There are some advantages in a northern clime. It _forces_ you to prepare. It gives you a season for relaxing, crafting, fixing, learning and so on. Much fewer insect borne diseases, few dangerous creepy crawlies, low rural crime rates, cold temps for preserving perishables, etc. There is a reason that civilization advanced faster in Europe, and I believe that the innovations needed by long winters were an impetus to these advances.


----------



## PyroDon (Jul 30, 2006)

actually civilization advanced faster in the far east .
the europian advances were a direct result of romans .
cold hampers, if you have to spend all your energy trying to survive you dnot have time to advance . which is why the med. was such a melting pot for advancements in art achitrecture and engineering , where as the norther climes tended to be stuck in the late stone and early bronze ages


----------



## willbuck1 (Apr 4, 2010)

Chickens for eggsand meat. They can mostly forage for there own food. Winter feed isn't that big a deal. Mangels, potatoes, and scraps will get them through.

Pigs for meat. They eat about anything and given roam to scavenge can take care of themselves mostly. Dessicated pig thyroid was used to treat thyroidism and I'll have at least two people who will need it but it also means I'm going to need lots of pigs.

Cattle for meat, milk, and oxen. Since it will take years to build up a sufficient amount of work animals we probably won't be eating much beef for a long time.

Sheep would work better for the thyroid problem but I just won't have that much pasture.

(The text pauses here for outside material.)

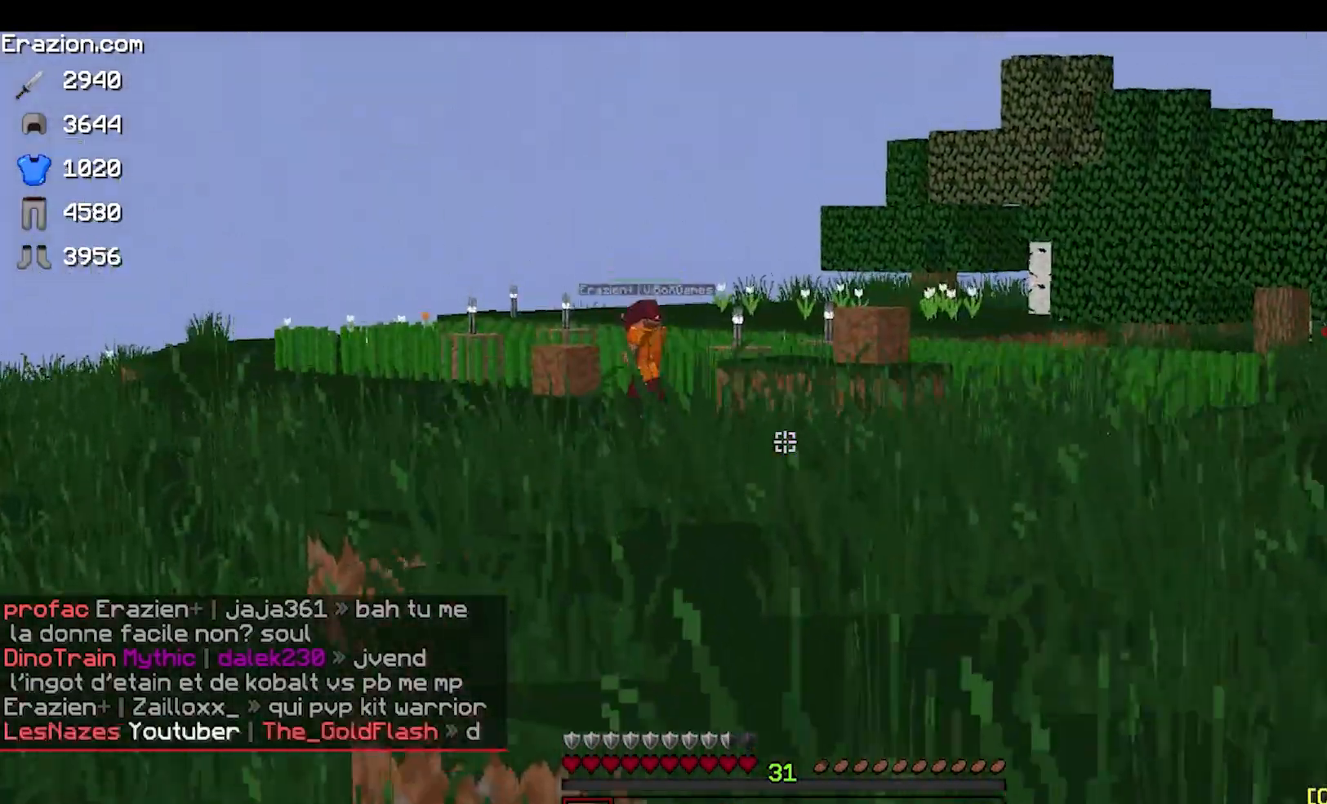
{"keys": ["a", "w"], "mouse": [], "events": []}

Will probably have a window of opportunity to trade for horses when people realize they can't feed them but before they can bring themselves to eat them.


----------



## tinknal (May 21, 2004)

PyroDon said:


> actually civilization advanced faster in the far east .
> the europian advances were a direct result of romans .
> cold hampers, if you have to spend all your energy trying to survive you dnot have time to advance . which is why the med. was such a melting pot for advancements in art achitrecture and engineering , where as the norther climes tended to be stuck in the late stone and early bronze ages


Well, the Northern ones were those who destroyed the Lotus Eaters........... 
Italy stole most of it's wealth from much warmer places.

My guess (at least if it is a TEOTWAWKI event) that the hordes of zombies that will spill out of the cities will not be heading north......


----------



## PyroDon (Jul 30, 2006)

tinknal said:


> Well, the Northern ones were those who destroyed the Lotus Eaters...........
> Italy stole most of it's wealth from much warmer places.
> 
> My guess (at least if it is a TEOTWAWKI event) that the hordes of zombies that will spill out of the cities will not be heading north......

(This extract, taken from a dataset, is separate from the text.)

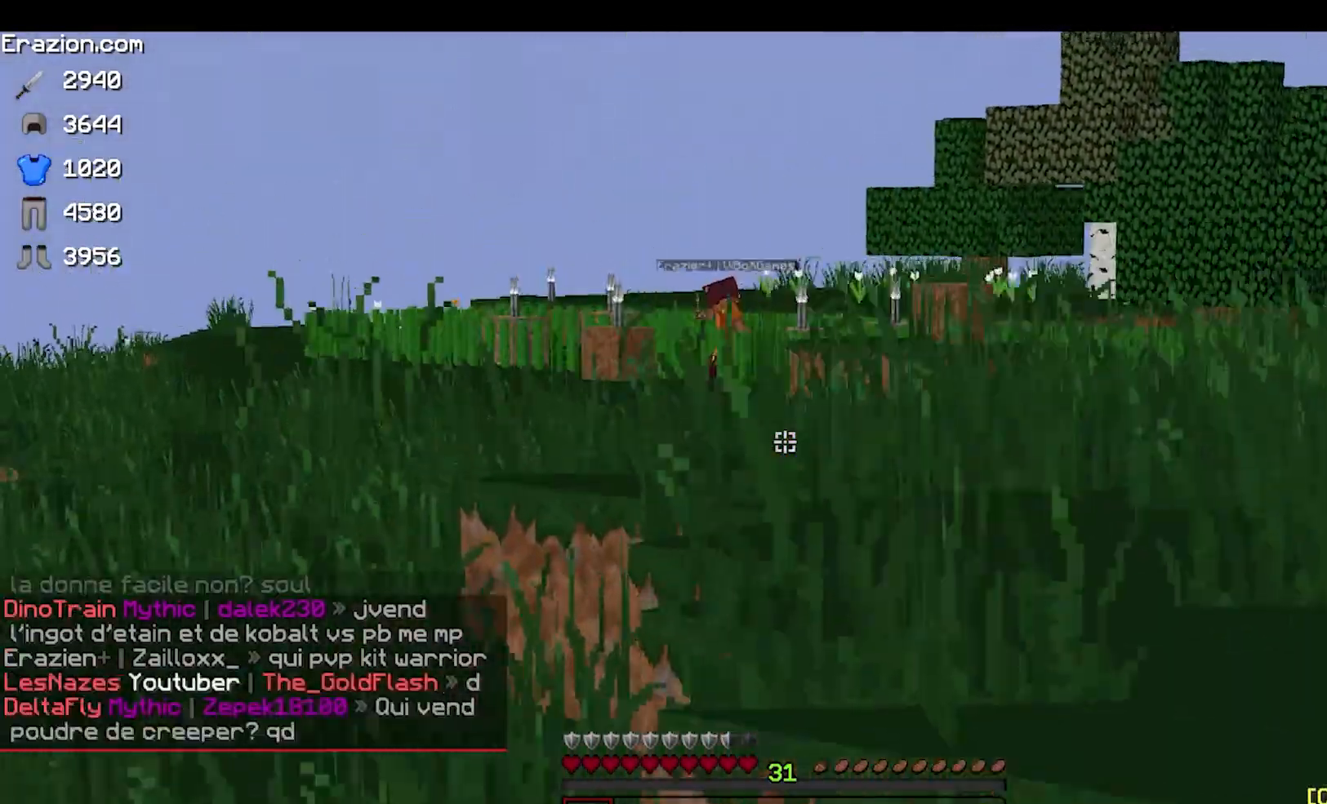
{"keys": ["a", "w"], "mouse": [], "events": [[17, "a", "up"], [83, "a", "down"], [333, "a", "up"], [500, "a", "down"]]}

the only thing that saved the northern tribes from speaking mongal was that Gangus died .
took them northerns a long time to finally get the lotus eaters , it wasnt until rome was already weakening and suffering from internal stife . how long did hadrians wall stand ?? until the romans pulled out because two brothers were fighting over the thrown .
well some will no doubt head north the nice thing is they wont last long .


----------



## farmerDale (Jan 8, 2011)

FourDeuce said:


> Abundant game can disappear, but I figure the climate is a bit harder to change.:teehee:


It could disapear for sure. But when their are few people, and you have a couple dozen moose, a couple hundred deer, thousands of ducks and geese, grouse, rabbits, and 100 elk wandering on your own secluded land, where there are no roads for miles, I feel fairly certain we are meat secure. Our natural six month freezer for the veggies and wild fruit and nuts, will also be a blessing. 500 acres of woodlots will keep us fuel sufficient.

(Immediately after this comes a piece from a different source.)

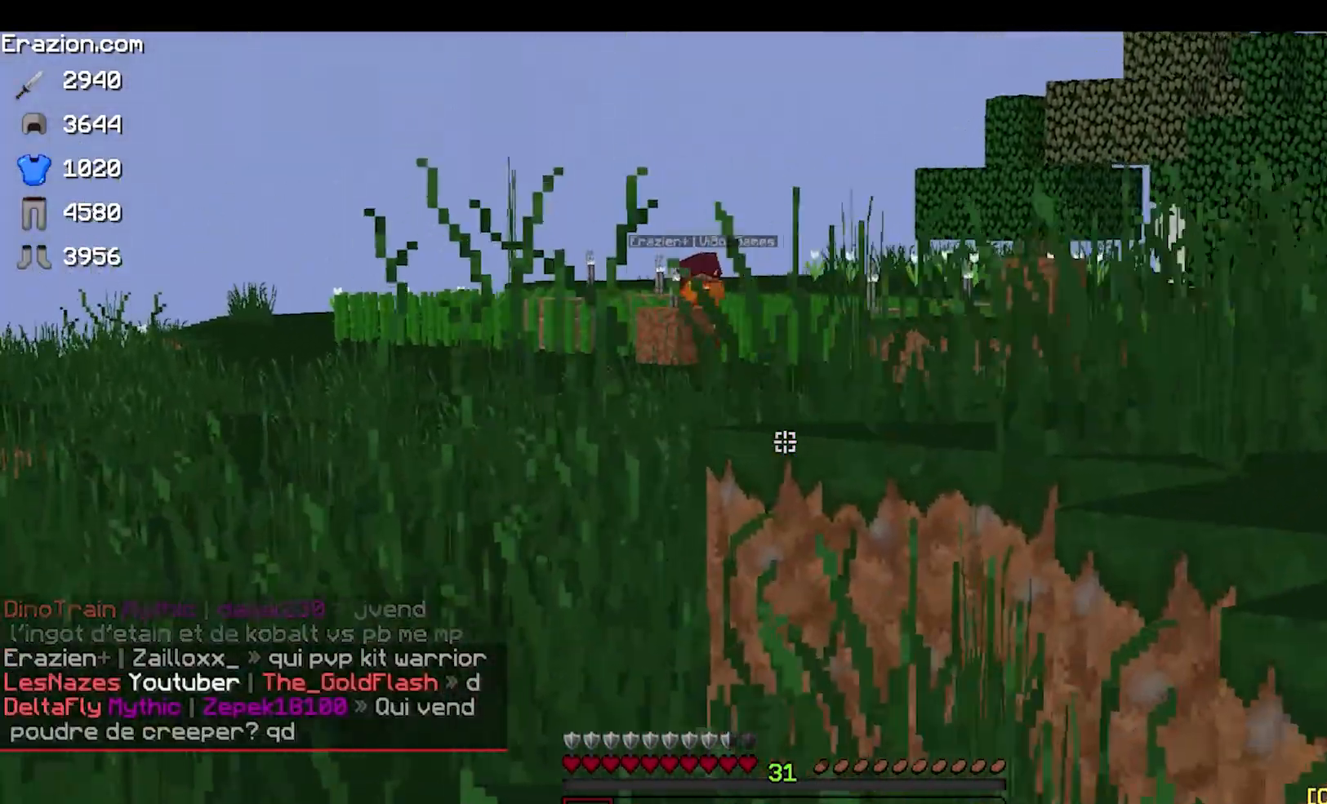
{"keys": ["w"], "mouse": [], "events": [[333, "a", "up"]]}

Our climate sucks in some ways, but at the same time has many benefits!!!:nanner:LOL


----------



## tinknal (May 21, 2004)

PyroDon said:


> the only thing that saved the northern tribes from speaking mongal was that Gangus died .
> took them northerns a long time to finally get the lotus eaters , it wasnt until rome was already weakening and suffering from internal stife . how long did hadrians wall stand ?? until the romans pulled out because two brothers were fighting over the thrown .
> well some will no doubt head north the nice thing is they wont last long .


Ghengas was a northern feller too..... 

Why did Rome need a wall? What happened when they tried to defeat the northern "Barbarians"?

How did that deal with Atilla work out?

Rome couldn't even defend a horde of unorganized tribes. 

Kinda like Afghanistan. Those old Zealots will still be hunkered down in them caves long after our little adventure ends.


----------



## Shrarvrs88 (May 8, 2010)

My list? 

Chickens (daily protien, easy to get, Ican bring them inside if needed, and either keep them in a small pen or put "diapers" on them. Old chickens are dinner, a rooster provides us with chicks for future layers. Feathers from the hens and spare roosters to stuff things with)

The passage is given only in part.